Green Power Purchasing Frequently Asked Questions (FAQ)
Download the Carbon Offset Guide

Does the use of a “residual mix” grid emission factor solve the problems with RECs and GO for GHG accounting?


“Residual mix” refers to the mix of generation supplying the electrical grid minus the generation from specific generators that are exclusively claimed by individual retail consumer as supplying their electricity. The mix of generation after these exclusive claims are removed is referred to as a residual. A residual mix average emission factor can be calculated based on the assigned generation.

The practice of utilizing RECs or GOs to estimate Scope 2 emissions for an entity, even when done in combination with a “residual mix” grid emission factors, is a practice of shifting allocation of emissions among entities (i.e., reallocating the indirect emissions from fossil fuel-fired generation on the grid to other entities). This reallocation misrepresents the actual upstream indirect emissions associated with an entity’s physical consumption of electricity, and thereby undermines credibility and purpose of attributional GHG emission inventories.[1]

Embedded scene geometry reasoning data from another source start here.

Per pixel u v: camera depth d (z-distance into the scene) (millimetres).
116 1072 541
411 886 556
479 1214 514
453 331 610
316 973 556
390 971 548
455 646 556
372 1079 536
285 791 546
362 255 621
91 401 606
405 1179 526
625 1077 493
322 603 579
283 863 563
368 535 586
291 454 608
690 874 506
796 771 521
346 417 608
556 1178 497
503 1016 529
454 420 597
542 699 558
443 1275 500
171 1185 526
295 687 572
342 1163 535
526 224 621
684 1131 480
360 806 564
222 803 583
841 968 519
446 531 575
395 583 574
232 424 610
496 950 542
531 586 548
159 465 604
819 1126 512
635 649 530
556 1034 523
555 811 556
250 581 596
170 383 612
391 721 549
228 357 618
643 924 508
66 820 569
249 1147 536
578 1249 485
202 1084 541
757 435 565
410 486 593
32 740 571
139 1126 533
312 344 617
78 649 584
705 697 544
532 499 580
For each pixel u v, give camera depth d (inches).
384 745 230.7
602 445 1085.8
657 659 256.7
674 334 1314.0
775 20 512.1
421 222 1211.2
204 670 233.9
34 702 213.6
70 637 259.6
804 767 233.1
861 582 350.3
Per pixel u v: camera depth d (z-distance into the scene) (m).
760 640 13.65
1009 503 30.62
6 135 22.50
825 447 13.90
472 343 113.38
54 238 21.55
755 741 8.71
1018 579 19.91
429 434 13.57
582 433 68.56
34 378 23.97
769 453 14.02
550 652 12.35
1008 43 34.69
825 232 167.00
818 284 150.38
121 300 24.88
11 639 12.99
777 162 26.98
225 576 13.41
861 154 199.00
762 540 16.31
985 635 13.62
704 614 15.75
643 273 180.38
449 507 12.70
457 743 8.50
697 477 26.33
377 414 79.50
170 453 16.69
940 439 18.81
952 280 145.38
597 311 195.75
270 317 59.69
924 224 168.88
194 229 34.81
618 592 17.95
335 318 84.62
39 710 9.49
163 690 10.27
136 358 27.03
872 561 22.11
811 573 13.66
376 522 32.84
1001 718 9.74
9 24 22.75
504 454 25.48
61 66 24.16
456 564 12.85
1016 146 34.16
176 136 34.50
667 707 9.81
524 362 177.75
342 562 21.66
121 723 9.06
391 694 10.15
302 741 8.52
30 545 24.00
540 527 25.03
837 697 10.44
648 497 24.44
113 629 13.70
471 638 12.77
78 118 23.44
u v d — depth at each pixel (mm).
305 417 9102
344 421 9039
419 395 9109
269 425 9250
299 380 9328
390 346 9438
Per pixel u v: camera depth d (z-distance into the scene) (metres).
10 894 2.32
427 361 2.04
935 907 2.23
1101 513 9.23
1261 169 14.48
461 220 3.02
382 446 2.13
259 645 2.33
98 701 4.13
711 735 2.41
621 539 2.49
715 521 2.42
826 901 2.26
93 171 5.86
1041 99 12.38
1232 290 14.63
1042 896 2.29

Note, even the available residual mix emission factors in the United States, such as those published by Green-e®, only factor out Green-e® registered RECs, and therefore does not account for all other renewable energy purchasing claims by consumers on the grid.

[1] Brander, M., Gillenwater, M., and Ascui, F. (2018). Creative accounting: A critical perspective on the market-based method for reporting purchased electricity (scope 2) emissions. Energy Policy.